I am not a sensitive person, so the fact that these comments got through to me proves just how repetitive and personal they are. I was very light skinned as a kid so I was called Snow White. At the time, all the princesses I knew had fair skin and I wanted to be a princess so I didn’t mind. When I started going to school and was subject to multiple outdoor recesses a day, my skin got darker and instantly I was treated differently. Aunties would say “it was a shame” I “lost” my complexion as if it was materially valuable. They made me feel irresponsible, like I betrayed myself. So instead of playing at recess, I sat under a lot of trees with other girls who got the same lecture.
Despite my insecurities, I disclose that among brown people, I am on the light skin side and held the associated privilege for most of my life. While I am aware of my privilege, I am not immune to the implications of shadeism. I saw a trend in the compliments I received and made the conscious decision to no longer regard them as compliments. Most compliments towards my skin tone are indirect insults to others. I cannot count the amount of times I’ve heard “You don’t look Bengali” (because Bengali people tend to be darker than other South Asian ethnicities) and seen how dumbfounded people got when I didn’t take it as a compliment. Did you expect me to be ashamed of my ethnicity? I’m not going to make myself feel better by making other people feel down, especially through arbitrary beauty standards that have made me feel insecure countless times.
As my observations and experiences accumulated, I realized I could no longer be a passive participant in this mentality. When I saw people doing everything they could to get “tan” for the summer, my first thought as a teenager was, “why would they want to get darker? Do they not know how much we want to be like them?” I realized the pathetic self-hate in that line of questioning. I think many people of colour go through a journey eventually coming to the conclusion that beauty based on skin colour is complete bullshit.
I have to credit other women of colour in motivating my journey of self-acceptance; from Pax Jones’ Unfair & Lovely photo series to Lizzo’s My Skin, I was exposed to people who outspokenly disagreed with the values I grew up with and I began to see my skin in a new way.

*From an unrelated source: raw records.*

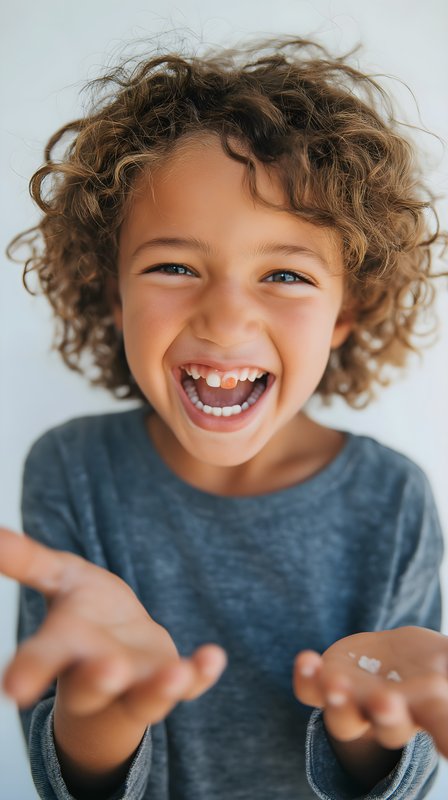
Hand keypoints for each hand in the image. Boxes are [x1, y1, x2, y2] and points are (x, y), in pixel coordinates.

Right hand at [0, 527, 226, 723]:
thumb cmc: (83, 613)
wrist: (120, 647)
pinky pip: (190, 684)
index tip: (14, 687)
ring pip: (146, 696)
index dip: (29, 672)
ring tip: (175, 674)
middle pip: (93, 685)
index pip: (41, 660)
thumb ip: (30, 561)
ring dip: (160, 688)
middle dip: (100, 680)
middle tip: (108, 669)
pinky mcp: (172, 680)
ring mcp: (137, 683)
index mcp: (63, 648)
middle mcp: (98, 673)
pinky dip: (201, 674)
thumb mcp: (60, 580)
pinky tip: (213, 657)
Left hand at [294, 627, 447, 756]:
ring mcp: (355, 703)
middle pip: (390, 726)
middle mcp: (392, 716)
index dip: (445, 734)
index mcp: (429, 712)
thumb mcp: (447, 669)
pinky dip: (305, 679)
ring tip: (338, 685)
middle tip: (388, 704)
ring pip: (344, 715)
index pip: (441, 727)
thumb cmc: (433, 669)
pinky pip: (310, 691)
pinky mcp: (327, 684)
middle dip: (388, 717)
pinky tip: (307, 659)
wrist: (394, 660)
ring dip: (340, 702)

Ages ago, my ancestors adapted to hot climates so no wonder the melanin in my skin looks gold in the sun – with no sunburn acquired. While I was taught to always wear dark colours so my skin looks lighter, I learned the contrast of lighter shades against tan skin is just as striking and now my wardrobe is full of pastels. I don’t keep quiet when I hear “pretty for a dark girl” comments anymore. She’s pretty, not besides her skin colour but because of her skin colour.
I know I made the Aunties the villains of my story, but we have to remember they were once the victims. They grew up with these insecurities, except they didn’t have the positive counter images for support that I do. By speaking out, I believe their issues can be resolved and prevent this generational cycle from being passed on.

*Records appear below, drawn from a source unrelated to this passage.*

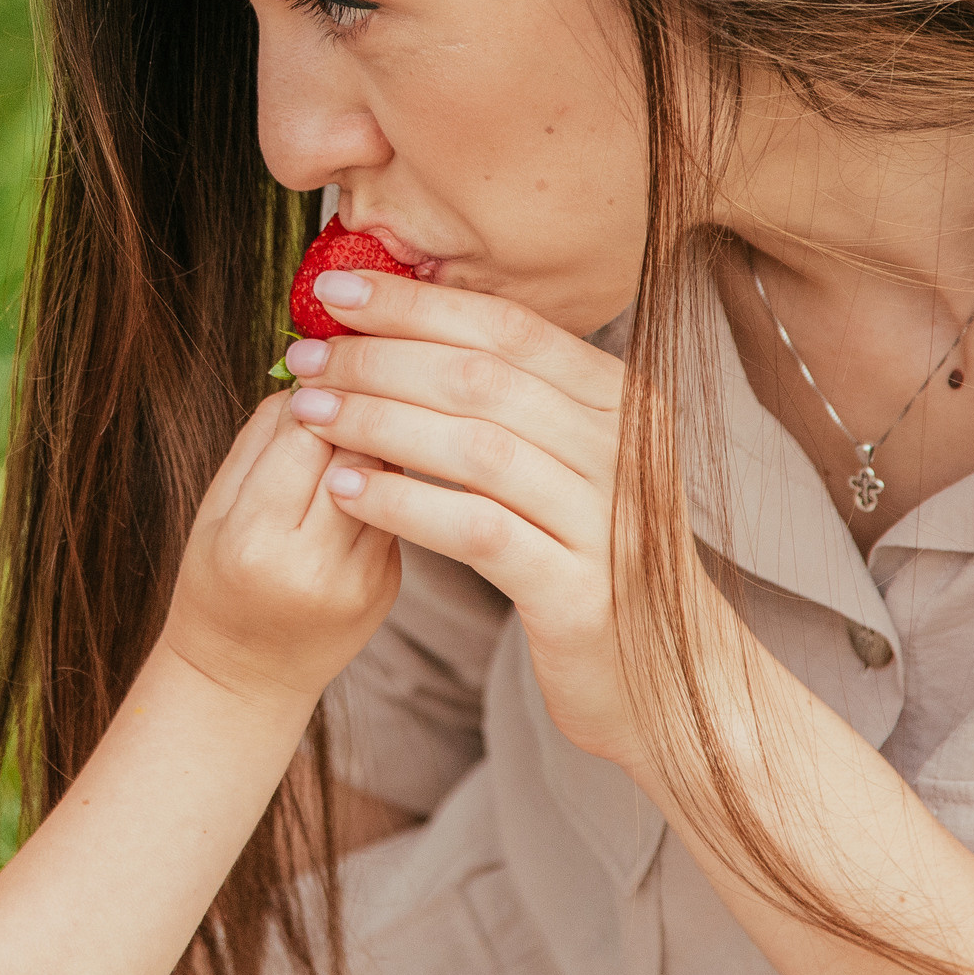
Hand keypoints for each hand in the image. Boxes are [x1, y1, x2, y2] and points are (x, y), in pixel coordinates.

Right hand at [157, 393, 400, 714]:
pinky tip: (371, 464)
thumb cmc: (217, 580)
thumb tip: (316, 373)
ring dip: (380, 434)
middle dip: (359, 404)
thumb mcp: (213, 509)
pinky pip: (397, 506)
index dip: (318, 392)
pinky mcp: (389, 586)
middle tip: (355, 370)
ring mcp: (360, 582)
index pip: (306, 438)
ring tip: (367, 408)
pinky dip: (387, 476)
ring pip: (388, 474)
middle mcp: (313, 567)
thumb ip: (259, 440)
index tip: (319, 365)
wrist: (244, 678)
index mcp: (254, 543)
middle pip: (358, 451)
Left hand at [281, 270, 644, 766]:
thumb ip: (512, 402)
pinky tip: (345, 491)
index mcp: (622, 400)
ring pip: (476, 447)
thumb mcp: (571, 465)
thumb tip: (403, 329)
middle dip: (380, 358)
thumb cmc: (593, 561)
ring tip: (309, 413)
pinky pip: (477, 530)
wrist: (668, 683)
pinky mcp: (580, 590)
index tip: (333, 291)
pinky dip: (404, 503)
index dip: (415, 303)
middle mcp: (625, 448)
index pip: (507, 326)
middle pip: (483, 377)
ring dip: (378, 422)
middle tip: (305, 356)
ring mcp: (609, 519)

So, have I overcome shadeism? Not completely.
I, along with everyone else, am on a never-ending journey of balancing self-acceptance and self-improvement. I’m just learning which traits I should associate with the former and not the latter. We all want acceptance but I realized that some people’s well opinions are not worth having if the values behind those opinions do not align with yours, and particularly if they conflict with your well opinion of yourself.